2. Use your birthday simulation R function to estimate the probability that two or more students of the Statistical computing class have the same Birthday for various class sizes. Make use of Tables and/or Figures to present your results.

class_sizes <- 5:200
same_birthday <- sapply(class_sizes, function(n) birth_day_exp(n = n, number_groups = 1000))
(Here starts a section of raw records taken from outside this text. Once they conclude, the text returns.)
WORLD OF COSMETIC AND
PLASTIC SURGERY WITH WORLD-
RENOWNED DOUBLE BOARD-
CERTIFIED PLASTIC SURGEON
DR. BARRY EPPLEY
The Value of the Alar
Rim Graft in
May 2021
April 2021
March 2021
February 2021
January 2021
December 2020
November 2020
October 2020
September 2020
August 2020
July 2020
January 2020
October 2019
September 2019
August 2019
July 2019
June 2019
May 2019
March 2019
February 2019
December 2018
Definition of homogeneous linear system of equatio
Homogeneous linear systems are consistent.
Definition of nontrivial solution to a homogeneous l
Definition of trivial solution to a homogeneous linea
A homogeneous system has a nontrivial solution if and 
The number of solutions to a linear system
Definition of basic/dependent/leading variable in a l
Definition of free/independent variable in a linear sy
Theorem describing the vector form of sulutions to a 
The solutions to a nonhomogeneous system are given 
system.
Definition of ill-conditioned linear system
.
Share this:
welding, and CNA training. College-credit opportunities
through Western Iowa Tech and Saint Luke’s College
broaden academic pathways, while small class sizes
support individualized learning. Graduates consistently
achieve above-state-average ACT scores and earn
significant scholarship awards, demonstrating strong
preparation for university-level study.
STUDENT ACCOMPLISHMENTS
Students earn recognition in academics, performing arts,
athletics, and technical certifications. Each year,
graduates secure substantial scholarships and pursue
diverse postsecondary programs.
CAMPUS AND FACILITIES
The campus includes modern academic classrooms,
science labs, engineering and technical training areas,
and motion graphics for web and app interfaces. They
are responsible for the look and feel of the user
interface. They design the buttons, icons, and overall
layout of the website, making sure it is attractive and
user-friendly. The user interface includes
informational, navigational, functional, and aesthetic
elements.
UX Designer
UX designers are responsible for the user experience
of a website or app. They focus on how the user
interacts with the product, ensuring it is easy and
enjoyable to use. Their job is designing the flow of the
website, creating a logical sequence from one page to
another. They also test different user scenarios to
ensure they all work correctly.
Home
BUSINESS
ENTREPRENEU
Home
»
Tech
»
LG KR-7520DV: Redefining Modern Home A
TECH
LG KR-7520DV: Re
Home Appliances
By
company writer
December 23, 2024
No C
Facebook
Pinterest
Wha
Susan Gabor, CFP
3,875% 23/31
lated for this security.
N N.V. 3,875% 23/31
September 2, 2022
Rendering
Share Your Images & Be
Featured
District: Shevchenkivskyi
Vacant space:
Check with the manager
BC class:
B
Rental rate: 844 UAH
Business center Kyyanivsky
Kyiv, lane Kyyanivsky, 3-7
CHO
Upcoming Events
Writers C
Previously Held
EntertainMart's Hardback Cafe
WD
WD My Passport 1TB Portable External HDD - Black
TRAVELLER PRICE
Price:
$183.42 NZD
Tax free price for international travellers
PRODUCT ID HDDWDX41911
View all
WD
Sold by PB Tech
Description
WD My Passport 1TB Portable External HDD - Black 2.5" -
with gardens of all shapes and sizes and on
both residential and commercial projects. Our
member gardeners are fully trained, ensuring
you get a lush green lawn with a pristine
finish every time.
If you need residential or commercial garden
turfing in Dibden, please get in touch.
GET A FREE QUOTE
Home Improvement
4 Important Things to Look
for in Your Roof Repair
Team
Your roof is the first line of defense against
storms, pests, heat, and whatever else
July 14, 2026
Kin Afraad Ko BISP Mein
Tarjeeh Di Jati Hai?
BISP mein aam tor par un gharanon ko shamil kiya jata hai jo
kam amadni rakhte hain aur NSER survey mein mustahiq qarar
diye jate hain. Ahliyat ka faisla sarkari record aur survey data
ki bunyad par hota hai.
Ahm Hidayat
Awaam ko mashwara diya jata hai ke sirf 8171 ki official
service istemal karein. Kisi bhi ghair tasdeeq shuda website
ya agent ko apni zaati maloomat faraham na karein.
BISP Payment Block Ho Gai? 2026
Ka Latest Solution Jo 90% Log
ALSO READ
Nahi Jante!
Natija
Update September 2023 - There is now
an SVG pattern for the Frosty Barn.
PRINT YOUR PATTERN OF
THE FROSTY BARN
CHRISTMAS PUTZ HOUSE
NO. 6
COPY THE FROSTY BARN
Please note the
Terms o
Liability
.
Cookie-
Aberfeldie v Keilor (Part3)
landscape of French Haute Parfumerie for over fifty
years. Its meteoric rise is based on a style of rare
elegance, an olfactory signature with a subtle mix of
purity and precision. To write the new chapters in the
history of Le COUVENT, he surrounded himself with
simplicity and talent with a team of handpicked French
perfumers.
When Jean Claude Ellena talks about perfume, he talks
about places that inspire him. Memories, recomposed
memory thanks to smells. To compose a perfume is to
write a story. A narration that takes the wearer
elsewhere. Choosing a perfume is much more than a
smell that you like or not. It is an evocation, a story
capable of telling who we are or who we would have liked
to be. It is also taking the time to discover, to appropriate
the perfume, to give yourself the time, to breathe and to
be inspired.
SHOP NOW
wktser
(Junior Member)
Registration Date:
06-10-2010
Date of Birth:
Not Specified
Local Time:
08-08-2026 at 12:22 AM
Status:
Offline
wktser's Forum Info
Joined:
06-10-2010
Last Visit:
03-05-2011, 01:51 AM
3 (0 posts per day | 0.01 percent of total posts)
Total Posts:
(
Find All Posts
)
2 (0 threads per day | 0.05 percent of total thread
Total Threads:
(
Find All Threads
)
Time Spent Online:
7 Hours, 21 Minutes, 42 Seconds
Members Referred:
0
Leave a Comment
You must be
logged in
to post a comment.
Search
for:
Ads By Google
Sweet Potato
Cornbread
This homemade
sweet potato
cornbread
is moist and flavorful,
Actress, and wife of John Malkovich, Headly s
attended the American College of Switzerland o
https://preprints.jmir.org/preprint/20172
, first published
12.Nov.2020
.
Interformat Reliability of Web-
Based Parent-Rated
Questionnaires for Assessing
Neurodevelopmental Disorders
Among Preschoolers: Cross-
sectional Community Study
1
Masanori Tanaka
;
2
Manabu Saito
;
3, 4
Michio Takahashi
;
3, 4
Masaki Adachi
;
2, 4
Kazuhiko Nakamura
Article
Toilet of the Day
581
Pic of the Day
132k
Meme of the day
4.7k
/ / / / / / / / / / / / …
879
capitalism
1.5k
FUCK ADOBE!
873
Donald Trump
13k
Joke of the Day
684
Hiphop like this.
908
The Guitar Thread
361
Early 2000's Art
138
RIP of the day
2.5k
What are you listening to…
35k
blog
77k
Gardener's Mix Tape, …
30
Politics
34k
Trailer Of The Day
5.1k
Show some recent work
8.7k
results <- data.frame(n = class_sizes, same = same_birthday)

line_plot <- results %>% 
  plot_ly(type = 'scatter', mode = 'lines',
          x = ~n, 
          y = ~same, name = 'Same Birthday', line = list(color = '#009933')) %>%
  layout(title = 'Probability of at least 2 students having the same birthday',
         xaxis = list(title = 'Class size', showgrid = T),
         yaxis = list(title = 'Probability', showgrid = T)
  )

line_plot

3. Give the analytical solution to the Birthday problem assuming n = 40 and compare the analytical result to the result obtained from your Monte Carlo simulation experiment.

Probability of no couple of people having the same birthday:

\[ \dfrac{365 \times 364 \times 363... \times 326}{365^{40}}=0.1087682 \]

Probability of at least 2 people having the same birthday:

\[ 1 - 0.1087682 = 0.8912318 \]

Comparison: The results obtained from analytical solution and simulation are the same (\(\approx 0.89\)).